### WHAT TO DO
Only lines holding the word "куртка" are wanted from the records; copy all of them.

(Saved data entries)
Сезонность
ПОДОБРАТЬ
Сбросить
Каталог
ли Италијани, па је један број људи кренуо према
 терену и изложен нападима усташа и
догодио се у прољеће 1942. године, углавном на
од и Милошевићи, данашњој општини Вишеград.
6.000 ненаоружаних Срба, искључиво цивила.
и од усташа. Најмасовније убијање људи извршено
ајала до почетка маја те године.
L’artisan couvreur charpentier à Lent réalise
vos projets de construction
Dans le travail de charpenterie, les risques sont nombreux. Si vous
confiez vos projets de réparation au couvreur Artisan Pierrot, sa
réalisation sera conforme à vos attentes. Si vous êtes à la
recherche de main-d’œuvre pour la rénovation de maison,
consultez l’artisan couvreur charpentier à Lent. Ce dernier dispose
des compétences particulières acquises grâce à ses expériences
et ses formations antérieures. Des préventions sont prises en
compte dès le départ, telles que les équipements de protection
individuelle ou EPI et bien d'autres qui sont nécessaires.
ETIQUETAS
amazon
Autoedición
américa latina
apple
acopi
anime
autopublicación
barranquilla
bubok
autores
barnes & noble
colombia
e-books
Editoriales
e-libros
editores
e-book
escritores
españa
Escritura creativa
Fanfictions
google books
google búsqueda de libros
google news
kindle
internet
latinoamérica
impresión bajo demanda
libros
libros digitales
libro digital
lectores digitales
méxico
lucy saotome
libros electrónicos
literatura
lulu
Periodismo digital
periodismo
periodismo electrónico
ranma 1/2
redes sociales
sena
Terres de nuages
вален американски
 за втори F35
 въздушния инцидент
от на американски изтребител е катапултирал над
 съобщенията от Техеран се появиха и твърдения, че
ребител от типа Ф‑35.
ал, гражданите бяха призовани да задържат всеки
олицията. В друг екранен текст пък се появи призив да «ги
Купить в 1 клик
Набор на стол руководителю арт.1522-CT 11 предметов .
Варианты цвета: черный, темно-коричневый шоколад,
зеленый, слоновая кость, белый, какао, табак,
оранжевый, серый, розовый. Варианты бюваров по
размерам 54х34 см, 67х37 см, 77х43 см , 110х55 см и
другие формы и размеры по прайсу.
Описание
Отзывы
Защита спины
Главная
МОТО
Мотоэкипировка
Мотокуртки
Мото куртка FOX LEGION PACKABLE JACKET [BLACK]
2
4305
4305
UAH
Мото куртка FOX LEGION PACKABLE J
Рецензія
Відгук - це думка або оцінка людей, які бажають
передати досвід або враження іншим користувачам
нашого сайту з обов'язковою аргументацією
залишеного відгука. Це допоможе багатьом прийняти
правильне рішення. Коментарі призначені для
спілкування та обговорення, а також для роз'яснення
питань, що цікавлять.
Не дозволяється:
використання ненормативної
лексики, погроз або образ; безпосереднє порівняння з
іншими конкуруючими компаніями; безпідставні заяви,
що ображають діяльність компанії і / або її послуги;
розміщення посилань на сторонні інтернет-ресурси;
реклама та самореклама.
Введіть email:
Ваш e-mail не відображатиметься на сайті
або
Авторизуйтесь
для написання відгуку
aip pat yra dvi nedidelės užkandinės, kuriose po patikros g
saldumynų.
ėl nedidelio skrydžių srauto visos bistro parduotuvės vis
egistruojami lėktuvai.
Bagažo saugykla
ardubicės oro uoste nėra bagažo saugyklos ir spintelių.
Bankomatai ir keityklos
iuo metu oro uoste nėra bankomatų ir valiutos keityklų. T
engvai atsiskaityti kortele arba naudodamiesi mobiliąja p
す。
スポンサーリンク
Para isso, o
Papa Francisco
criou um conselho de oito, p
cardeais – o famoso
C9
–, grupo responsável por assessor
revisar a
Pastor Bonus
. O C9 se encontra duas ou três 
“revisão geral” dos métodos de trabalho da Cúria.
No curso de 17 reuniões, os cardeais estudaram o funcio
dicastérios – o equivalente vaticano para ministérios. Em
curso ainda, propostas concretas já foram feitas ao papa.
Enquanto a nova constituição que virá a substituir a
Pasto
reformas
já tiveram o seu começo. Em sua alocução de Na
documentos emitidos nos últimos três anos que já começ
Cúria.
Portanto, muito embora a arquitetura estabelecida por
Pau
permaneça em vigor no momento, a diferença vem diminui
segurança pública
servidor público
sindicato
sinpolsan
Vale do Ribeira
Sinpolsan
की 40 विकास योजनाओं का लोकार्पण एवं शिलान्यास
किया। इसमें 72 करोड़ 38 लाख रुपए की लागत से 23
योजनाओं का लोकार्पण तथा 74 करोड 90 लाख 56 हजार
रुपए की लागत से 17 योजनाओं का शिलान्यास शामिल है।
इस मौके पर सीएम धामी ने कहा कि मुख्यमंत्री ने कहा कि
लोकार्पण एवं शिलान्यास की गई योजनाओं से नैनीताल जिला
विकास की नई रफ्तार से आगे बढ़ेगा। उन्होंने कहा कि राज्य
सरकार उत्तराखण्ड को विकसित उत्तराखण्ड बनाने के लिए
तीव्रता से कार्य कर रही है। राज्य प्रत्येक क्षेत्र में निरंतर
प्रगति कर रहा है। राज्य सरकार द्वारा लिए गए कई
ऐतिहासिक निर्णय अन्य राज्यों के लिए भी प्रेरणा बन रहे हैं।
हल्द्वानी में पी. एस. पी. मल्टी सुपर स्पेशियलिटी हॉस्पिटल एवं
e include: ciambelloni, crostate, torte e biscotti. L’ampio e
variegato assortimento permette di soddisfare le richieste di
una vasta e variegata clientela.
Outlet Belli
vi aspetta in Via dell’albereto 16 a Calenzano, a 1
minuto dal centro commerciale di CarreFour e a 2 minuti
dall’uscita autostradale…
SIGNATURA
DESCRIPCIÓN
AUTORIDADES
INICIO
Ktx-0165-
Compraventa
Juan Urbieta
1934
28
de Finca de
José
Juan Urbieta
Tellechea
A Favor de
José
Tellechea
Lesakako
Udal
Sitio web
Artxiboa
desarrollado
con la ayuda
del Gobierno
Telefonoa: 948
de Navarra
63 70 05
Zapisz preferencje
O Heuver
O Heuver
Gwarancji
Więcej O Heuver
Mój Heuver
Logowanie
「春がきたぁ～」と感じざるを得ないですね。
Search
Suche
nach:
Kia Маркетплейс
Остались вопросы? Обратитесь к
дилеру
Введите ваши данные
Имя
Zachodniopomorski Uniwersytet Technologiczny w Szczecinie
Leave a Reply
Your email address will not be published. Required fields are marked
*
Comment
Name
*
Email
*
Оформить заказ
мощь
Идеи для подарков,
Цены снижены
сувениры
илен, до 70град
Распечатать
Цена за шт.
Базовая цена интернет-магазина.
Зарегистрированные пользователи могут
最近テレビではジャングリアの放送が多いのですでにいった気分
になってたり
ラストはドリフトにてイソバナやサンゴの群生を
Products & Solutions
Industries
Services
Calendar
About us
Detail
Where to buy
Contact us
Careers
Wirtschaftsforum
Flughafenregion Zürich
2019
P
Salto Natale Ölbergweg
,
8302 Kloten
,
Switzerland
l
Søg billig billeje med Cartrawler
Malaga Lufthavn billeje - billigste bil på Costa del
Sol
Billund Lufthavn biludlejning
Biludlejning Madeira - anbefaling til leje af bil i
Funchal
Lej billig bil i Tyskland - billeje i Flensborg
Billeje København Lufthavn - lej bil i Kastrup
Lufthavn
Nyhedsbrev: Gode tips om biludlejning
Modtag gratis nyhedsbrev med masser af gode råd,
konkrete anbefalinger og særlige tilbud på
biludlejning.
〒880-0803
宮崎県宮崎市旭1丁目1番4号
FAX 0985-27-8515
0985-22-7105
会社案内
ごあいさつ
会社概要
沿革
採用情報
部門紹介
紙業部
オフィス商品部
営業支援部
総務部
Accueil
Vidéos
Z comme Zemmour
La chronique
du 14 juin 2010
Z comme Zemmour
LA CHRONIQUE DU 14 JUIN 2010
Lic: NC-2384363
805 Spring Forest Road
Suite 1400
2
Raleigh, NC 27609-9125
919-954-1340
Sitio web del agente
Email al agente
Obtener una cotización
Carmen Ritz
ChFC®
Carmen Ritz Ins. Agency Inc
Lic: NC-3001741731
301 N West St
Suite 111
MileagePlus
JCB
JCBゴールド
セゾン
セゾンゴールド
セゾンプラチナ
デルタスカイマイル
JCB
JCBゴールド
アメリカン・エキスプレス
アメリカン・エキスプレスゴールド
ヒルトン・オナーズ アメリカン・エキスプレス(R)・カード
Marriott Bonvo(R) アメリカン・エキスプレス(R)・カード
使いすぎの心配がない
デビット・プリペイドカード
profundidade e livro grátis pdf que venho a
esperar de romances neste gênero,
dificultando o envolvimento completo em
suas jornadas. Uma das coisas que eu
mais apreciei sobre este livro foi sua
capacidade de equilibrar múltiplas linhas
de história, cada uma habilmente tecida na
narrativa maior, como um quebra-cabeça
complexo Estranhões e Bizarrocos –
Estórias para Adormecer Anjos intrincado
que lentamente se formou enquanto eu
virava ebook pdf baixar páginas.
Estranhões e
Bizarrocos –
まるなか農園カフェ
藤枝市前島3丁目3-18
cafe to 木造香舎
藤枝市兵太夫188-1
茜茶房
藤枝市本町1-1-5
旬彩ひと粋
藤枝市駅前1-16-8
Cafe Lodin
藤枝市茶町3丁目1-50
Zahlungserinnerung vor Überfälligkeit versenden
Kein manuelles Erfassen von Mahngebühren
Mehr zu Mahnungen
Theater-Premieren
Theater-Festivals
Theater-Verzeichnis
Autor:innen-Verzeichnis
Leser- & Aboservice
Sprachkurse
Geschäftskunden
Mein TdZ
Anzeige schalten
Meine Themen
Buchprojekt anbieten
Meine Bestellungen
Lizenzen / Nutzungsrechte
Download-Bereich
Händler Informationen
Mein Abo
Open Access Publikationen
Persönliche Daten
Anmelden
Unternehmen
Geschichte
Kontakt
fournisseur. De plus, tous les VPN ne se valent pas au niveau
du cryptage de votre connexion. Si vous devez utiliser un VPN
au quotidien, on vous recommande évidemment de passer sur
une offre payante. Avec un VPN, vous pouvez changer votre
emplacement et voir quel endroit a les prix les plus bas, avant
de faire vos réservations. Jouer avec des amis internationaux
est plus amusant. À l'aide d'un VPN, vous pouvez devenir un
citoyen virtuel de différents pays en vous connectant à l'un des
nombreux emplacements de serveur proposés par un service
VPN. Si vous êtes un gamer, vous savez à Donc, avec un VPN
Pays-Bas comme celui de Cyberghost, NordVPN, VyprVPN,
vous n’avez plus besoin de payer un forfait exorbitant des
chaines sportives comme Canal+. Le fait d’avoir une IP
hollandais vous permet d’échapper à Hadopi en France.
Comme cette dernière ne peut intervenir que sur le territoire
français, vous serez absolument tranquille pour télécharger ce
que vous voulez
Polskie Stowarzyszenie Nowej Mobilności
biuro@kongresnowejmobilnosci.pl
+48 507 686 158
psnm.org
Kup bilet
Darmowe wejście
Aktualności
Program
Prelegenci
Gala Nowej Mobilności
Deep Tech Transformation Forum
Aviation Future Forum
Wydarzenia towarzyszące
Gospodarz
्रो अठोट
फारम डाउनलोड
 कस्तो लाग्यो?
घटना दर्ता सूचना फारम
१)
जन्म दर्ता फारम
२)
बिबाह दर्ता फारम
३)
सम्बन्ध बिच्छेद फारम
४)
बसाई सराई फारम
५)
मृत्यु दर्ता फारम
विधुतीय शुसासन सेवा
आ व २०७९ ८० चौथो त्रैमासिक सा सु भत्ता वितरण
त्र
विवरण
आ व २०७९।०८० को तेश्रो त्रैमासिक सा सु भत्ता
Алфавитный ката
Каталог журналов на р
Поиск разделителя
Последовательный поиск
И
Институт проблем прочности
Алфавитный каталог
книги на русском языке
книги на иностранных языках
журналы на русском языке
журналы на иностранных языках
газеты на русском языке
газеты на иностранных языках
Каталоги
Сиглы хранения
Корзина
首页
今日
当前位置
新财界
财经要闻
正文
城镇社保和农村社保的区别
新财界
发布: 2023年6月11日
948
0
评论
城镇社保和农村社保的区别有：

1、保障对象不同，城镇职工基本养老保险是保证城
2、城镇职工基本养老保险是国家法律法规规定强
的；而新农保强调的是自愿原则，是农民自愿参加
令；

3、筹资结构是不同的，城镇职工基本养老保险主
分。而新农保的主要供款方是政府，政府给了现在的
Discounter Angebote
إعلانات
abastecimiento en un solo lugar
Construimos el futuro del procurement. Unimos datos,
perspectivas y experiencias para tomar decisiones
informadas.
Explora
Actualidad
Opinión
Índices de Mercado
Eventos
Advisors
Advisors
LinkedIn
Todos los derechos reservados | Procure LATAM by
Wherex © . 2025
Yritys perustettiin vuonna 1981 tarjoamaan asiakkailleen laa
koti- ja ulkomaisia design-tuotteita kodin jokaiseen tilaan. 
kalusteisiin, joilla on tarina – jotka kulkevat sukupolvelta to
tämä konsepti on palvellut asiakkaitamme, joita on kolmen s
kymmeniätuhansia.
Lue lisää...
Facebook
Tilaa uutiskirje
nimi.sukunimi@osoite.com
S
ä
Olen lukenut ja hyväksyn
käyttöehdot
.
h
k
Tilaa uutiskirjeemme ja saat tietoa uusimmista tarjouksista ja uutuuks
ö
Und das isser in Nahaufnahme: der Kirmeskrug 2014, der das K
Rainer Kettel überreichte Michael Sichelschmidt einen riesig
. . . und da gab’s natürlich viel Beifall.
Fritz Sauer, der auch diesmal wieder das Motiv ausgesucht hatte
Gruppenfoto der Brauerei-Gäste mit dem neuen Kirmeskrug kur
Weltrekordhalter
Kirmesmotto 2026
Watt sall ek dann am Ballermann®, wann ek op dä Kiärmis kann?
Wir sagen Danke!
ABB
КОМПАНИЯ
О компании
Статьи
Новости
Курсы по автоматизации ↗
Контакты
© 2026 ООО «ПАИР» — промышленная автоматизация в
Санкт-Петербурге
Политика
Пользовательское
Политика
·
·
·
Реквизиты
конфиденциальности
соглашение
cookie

### ANSWER BOX
Мото куртка FOX LEGION PACKABLE JACKET [BLACK]
Мото куртка FOX LEGION PACKABLE J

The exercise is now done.